Designing Go Services That Scale Horizontally
Horizontal scaling means adding more instances of your service to handle more load. It sounds simple — just run more copies. But your service needs to be designed for it.
The Stateless Requirement
A horizontally scalable service must be stateless. Any instance can handle any request. No local state that other instances need.
Things that break horizontal scaling:
- In-memory sessions
- Local file storage
- In-process caches that must be consistent
- Goroutines that hold state across requests
Externalize Everything
Sessions → Redis:
type SessionStore struct {
redis *redis.Client
}
func (s *SessionStore) Get(ctx context.Context, token string) (*Session, error) {
data, err := s.redis.Get(ctx, "session:"+token).Bytes()
if err != nil {
return nil, ErrSessionNotFound
}
var session Session
json.Unmarshal(data, &session)
return &session, nil
}
func (s *SessionStore) Set(ctx context.Context, session *Session) error {
data, _ := json.Marshal(session)
return s.redis.Set(ctx, "session:"+session.Token, data, 24*time.Hour).Err()
}
File uploads → Object storage (S3):
func (s *UploadService) Upload(ctx context.Context, file io.Reader, name string) (string, error) {
key := fmt.Sprintf("uploads/%s/%s", time.Now().Format("2006/01/02"), name)
_, err := s.s3.PutObject(ctx, &s3.PutObjectInput{
Bucket: &s.bucket,
Key: &key,
Body: file,
})
return key, err
}
Scheduled tasks → Distributed scheduler:
Don’t use in-process cron. Use a distributed lock so only one instance runs each job:
func (s *Scheduler) RunExclusive(ctx context.Context, name string, fn func() error) error {
lockKey := "lock:job:" + name
acquired, err := s.redis.SetNX(ctx, lockKey, s.instanceID, 5*time.Minute).Result()
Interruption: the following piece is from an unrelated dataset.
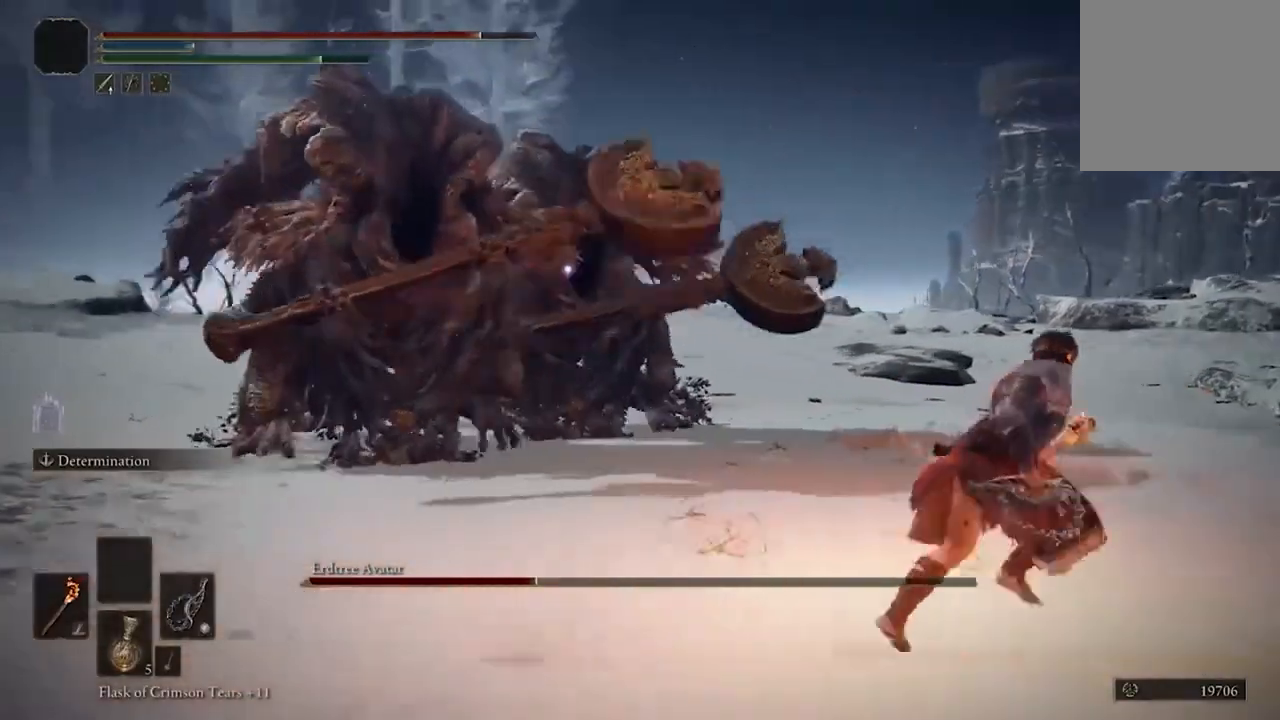
{"dt_ms": 500, "buttons": ["B"], "left_stick": "right", "right_stick": "center", "events": []}
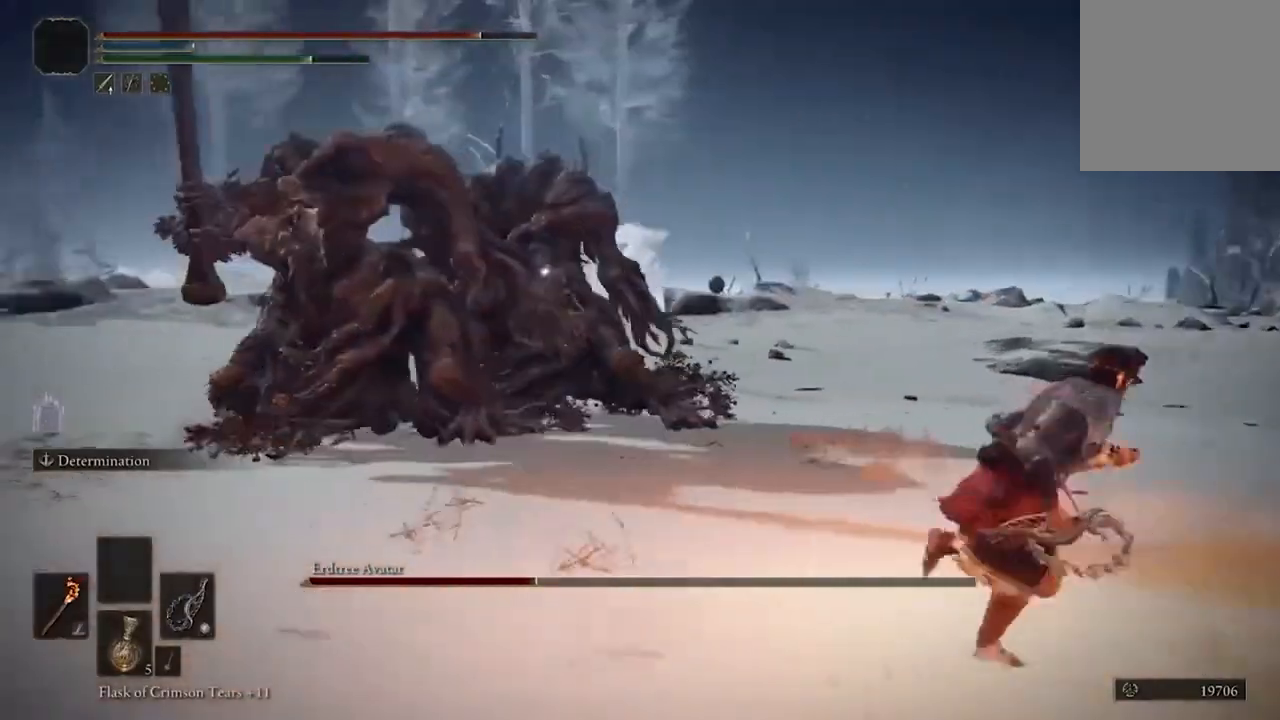
{"dt_ms": 500, "buttons": ["B"], "left_stick": "down-right", "right_stick": "center", "events": [[33, "left_stick", "down-right"]]}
if err != nil || !acquired {
return nil // Another instance has it
}
defer s.redis.Del(ctx, lockKey)
return fn()
}
Health Checks for Load Balancers
Load balancers need to know which instances are healthy:
func (s *Server) readinessHandler(w http.ResponseWriter, r *http.Request) {
ctx, cancel := context.WithTimeout(r.Context(), 2*time.Second)
defer cancel()
if err := s.db.Ping(ctx); err != nil {
w.WriteHeader(http.StatusServiceUnavailable)
json.NewEncoder(w).Encode(map[string]string{"db": err.Error()})
return
}
w.WriteHeader(http.StatusOK)
json.NewEncoder(w).Encode(map[string]string{"status": "ready"})
}
func (s *Server) livenessHandler(w http.ResponseWriter, r *http.Request) {
// Liveness: is the process alive? Don't check dependencies.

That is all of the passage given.